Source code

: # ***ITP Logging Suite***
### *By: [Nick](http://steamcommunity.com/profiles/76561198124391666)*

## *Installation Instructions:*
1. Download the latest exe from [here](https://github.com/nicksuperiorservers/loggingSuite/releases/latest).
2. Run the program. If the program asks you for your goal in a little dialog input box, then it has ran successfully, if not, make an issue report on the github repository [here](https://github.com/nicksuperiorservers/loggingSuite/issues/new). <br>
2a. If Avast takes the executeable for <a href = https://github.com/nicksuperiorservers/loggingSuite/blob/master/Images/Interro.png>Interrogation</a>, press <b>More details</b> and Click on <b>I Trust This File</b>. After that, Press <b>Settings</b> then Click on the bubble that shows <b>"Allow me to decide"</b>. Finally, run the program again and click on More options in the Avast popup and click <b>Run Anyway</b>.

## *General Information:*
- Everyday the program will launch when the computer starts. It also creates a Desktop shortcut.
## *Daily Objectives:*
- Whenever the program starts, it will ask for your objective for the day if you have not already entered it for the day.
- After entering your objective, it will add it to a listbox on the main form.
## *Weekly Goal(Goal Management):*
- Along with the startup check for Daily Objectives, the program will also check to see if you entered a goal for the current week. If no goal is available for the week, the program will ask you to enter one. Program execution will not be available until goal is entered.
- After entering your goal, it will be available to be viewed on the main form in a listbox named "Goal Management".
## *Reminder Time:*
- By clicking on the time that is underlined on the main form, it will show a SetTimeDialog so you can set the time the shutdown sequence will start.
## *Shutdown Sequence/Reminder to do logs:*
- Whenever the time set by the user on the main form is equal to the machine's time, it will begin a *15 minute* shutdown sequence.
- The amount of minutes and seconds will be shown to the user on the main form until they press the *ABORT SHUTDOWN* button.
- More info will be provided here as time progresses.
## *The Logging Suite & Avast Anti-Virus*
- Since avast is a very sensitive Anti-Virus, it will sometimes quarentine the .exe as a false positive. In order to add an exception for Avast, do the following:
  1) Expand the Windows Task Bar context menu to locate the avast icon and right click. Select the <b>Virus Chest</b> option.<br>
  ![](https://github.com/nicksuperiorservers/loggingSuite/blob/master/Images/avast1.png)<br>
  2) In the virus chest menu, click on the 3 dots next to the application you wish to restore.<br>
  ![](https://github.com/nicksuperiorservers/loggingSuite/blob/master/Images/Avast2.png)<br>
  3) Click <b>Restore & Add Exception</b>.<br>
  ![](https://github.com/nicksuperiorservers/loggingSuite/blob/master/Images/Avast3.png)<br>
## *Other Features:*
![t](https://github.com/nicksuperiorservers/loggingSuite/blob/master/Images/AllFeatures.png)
★ ★ ★ ★ ★
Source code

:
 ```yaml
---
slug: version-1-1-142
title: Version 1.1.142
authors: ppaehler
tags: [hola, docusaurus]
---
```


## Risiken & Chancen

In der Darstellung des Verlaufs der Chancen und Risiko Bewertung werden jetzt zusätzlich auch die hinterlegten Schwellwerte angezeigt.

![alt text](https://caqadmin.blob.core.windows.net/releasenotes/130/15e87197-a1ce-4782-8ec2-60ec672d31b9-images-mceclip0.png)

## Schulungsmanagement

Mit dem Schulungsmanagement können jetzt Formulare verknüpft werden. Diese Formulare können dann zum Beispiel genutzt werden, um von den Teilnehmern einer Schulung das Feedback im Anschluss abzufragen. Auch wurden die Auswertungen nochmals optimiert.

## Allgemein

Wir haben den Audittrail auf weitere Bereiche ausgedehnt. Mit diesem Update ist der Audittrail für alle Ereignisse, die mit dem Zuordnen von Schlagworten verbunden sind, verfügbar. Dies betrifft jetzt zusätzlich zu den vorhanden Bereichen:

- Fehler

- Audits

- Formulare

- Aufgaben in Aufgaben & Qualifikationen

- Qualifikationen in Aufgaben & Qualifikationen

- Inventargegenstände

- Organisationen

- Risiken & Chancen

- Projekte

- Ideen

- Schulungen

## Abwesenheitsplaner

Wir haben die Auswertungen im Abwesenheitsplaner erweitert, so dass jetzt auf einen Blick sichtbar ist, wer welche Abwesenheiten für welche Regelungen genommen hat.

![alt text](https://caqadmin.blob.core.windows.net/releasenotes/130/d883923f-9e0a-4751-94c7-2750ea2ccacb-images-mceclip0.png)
★ ★ ★ ★ ★
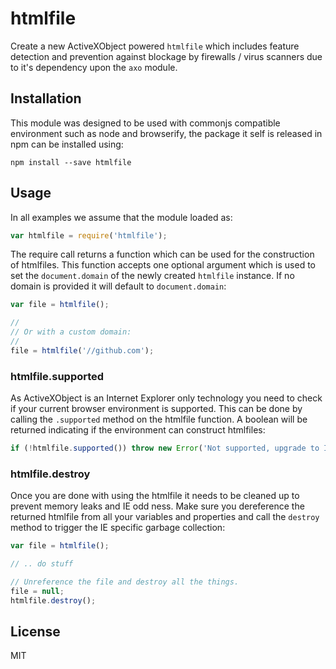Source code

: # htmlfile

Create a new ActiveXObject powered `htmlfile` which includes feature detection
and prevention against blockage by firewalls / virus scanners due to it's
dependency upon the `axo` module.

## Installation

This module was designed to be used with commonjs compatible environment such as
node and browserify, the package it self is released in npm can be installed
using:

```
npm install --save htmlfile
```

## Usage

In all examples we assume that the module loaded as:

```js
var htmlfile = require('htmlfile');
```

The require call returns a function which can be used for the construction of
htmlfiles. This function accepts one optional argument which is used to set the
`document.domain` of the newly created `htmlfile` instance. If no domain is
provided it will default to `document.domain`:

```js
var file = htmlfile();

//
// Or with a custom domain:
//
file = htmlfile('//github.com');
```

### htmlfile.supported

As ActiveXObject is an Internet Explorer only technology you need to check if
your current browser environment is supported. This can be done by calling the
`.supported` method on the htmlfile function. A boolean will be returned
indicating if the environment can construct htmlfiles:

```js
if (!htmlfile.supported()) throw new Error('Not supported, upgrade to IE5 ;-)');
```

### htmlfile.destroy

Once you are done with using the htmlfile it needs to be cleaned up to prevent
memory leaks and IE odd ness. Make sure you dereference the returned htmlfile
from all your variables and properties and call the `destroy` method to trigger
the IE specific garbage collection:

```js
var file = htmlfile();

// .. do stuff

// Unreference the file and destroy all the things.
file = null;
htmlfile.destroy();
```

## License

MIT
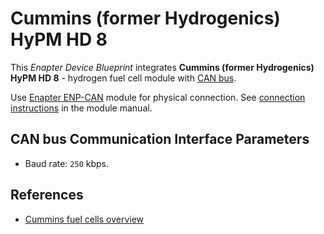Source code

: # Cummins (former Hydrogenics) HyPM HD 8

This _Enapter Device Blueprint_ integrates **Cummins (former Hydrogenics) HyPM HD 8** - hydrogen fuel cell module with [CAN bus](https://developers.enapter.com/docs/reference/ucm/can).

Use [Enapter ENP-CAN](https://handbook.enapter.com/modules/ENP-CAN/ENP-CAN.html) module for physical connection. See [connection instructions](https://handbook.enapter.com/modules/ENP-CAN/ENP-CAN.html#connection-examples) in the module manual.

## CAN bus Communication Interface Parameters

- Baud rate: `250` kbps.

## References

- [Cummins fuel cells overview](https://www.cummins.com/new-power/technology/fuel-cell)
★ ★ ★ ★ ★
What to produce:
Among the lines above, find the one with "2) In the virus" and the one with "3) Click <b>Restore". Quote both and everything between them, exactly.

Response:
  2) In the virus chest menu, click on the 3 dots next to the application you wish to restore.<br>
  ![](https://github.com/nicksuperiorservers/loggingSuite/blob/master/Images/Avast2.png)<br>
  3) Click <b>Restore & Add Exception</b>.<br>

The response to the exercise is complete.